Step 1: Data preprocessing

Understanding and preparation of data is the most important and time-consuming part of customers’ lifetime value modelling. Usually, in our databases, we have data about the purchase behaviour of our customers, as well as sociodemographic data (e.g. age, gender, etc). The purchase behaviour is the main indicator of the lifetime value of customers and can be used to predict the customers' behaviour in the future.

One of the advantages of RFM compared to other methods is its availability. A firm can use RFM analysis immediately and without requiring any additional data, as it has a database of its customers containing their purchase history.

Through using the example below, we explain how customer lifetime value can be calculated.
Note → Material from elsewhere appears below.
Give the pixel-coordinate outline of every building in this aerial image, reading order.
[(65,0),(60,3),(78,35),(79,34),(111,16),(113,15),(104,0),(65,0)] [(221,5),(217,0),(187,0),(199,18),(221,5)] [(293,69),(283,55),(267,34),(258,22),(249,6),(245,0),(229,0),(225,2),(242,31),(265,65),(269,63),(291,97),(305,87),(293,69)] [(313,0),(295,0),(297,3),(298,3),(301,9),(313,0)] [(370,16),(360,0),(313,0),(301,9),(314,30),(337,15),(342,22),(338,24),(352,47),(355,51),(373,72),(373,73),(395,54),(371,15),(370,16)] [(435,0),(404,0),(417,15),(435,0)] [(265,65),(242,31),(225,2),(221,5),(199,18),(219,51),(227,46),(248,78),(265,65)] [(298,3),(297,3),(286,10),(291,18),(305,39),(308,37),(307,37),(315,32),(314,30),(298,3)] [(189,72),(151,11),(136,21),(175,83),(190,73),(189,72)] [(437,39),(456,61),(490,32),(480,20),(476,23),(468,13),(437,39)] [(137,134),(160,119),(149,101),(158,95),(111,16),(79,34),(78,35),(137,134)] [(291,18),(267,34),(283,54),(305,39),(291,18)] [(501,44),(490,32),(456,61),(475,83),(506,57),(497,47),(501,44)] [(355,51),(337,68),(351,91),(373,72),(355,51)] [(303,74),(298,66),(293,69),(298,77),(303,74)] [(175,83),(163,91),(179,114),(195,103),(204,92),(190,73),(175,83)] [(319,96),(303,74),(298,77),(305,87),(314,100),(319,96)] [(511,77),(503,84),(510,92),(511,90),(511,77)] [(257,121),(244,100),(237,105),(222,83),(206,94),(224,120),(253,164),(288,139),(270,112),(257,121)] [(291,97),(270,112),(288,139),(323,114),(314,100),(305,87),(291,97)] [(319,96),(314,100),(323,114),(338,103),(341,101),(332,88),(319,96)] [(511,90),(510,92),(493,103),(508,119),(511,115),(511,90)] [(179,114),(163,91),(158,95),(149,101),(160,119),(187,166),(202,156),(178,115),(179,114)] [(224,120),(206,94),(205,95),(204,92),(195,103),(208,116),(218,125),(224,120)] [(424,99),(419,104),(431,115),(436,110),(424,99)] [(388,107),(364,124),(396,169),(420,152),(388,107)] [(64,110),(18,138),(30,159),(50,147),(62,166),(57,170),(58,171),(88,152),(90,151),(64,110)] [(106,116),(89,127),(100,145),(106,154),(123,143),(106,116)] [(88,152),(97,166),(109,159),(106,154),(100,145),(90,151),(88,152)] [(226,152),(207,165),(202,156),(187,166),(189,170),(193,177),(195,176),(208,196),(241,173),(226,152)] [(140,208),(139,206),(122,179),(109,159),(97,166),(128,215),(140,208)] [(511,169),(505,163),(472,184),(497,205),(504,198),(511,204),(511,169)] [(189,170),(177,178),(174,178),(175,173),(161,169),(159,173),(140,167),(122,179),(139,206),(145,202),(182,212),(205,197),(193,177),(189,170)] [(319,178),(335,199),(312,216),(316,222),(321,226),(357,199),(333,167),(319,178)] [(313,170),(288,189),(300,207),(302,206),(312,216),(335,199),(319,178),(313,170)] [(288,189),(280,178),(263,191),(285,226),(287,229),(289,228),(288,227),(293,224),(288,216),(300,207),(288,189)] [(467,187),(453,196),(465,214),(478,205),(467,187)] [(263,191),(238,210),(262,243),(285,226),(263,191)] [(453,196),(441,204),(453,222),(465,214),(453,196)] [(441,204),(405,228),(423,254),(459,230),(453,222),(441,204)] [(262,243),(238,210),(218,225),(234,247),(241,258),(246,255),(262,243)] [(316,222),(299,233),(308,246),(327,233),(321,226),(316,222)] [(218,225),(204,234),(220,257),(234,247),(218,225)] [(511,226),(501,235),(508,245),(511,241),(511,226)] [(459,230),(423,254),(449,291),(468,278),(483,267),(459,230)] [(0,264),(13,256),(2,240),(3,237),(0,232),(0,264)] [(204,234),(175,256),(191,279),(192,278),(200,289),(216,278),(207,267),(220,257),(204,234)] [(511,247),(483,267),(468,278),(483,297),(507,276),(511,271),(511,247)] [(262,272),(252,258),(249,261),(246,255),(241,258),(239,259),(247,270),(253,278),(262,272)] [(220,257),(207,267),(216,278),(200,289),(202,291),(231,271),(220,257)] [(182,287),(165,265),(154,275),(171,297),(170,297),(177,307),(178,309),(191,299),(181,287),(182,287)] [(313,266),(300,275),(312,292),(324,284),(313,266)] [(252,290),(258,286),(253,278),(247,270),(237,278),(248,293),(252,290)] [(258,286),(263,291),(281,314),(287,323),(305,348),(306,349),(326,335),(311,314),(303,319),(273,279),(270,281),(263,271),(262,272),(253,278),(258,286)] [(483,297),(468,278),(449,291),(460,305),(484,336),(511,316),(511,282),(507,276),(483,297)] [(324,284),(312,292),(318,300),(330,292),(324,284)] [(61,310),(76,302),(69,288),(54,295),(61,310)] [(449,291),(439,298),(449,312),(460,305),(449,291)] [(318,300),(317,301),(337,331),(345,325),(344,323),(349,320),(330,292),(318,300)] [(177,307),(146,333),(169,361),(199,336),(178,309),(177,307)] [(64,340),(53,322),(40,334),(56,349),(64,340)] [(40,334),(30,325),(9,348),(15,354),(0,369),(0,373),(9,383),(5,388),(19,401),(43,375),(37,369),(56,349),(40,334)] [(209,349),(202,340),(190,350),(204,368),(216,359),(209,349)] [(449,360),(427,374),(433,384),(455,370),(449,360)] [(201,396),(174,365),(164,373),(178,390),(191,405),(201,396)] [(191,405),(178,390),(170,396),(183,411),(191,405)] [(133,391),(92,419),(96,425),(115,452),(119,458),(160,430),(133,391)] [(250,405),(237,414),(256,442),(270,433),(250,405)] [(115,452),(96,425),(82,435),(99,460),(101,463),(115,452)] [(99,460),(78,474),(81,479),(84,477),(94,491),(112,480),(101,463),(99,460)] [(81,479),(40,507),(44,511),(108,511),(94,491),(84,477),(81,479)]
Firstly, let's generate a random dataset in R that contains customers' purchase history as follows.

N <- 1000
df <- data.frame(CustomerID = sample(1:500, size = N, replace = TRUE),
Date = format(seq(as.Date("2015/01/01"), by='day', length = N, replace = TRUE)),
Revenue = sample(100:500, size = N, replace = TRUE))

Step 2: Using RFM Model

RFM terms can be explained as R (Recency), F (Frequency) and M (Monetary) where

  • Recency = The time period since the last purchase. A lower Recency indicates the higher the probability of the customer making a repeat purchase.
  • Frequency = The number of purchases made within a certain time period. A higher frequency indicates higher loyalty.
  • Monetary = The amount of money spent during a certain time period. A higher monetary contribution from customers indicates a higher focus on the company supplying the products.
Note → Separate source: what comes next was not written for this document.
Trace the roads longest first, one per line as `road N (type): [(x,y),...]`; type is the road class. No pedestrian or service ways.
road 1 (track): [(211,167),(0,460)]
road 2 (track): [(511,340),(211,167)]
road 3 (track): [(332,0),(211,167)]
Firstly we convert our dataset into a dataset that contains Recency, Frequency and Monetary columns.

R3 <- group_by (df, CustomerID)
%>% summarise( Monetary= sum(Revenue), Frequency = n(),
Recency = 1/(as.numeric (difftime(format(Sys.time(), "%Y-%m-%d"), last(Date),units = c("days")) )))

After data preparation, we need to score our RFM variables. In this article, we assume all three variables have the same weight. It should be noted that the weight of RFM variables vary depending on industry characteristics. Furthering this we use the Min-max normalisation method to convert all the data, to a date range between 1 to 5. This method performs a linear transformation on the original data and can be calculated using the following formula:

customers’ Lifetime Value - RFM model image

We normalise our dataset in R as follows:

normalize <- function(x) {
return (((x - min(x)) / (max(x) - min(x))) * 5)}

dfNorm <- as.data.frame(lapply(R3[2:4], normalize))

Step 3: Clustering

Clustering is the process of grouping a set of physical or abstract objects into similar groups. In this article after preprocessing and normalizing the data, we want to group customers with a similar purchase behaviour. So knowing this, clustering techniques are employed to cluster customers according to RFM values. Other customers with similar lifetime values should be grouped together. It should be noted that the results produced from clustering, should be constantly evaluated. Additionally when performing a cluster, make sure that clusters are significantly different from each other, and are also easily interpretable. We can use different algorithms such as K-means and the Two-step algorithm to compare the accuracy of the results with each other. However, the mathematics behind clustering algorithm is not in the scope of this article.

Number of Clusters

The first step in clustering is determining the optimal number of clusters for a given dataset. There are multiple methods that can be used to determine the optimal segments of a given dataset. This Wikipedia article has a review of some of them.

The elbow method is one of the most popular methods for finding the optimal number of clusters, that look at the percentage of variance, explained as a function of the number of clusters. It can be computed using the following function and then plotted for our dataset.

wss <- (nrow(dfNorm)-1)*sum(apply(dfNorm,2,var))
for (i in 2:15) wss[i] <- sum(kmeans(dfNorm,centers=i)$withinss)
plot(1:15, wss, type="b", xlab="Number of Clusters", ylab="Within groups sum of squares")

How to calculate a customers’ Lifetime Value - plot in R

In this example, we see an ‘elbow’ at 5 clusters. By adding more clusters than that we get relatively smaller gains. So 5 clusters are chosen for this dataset.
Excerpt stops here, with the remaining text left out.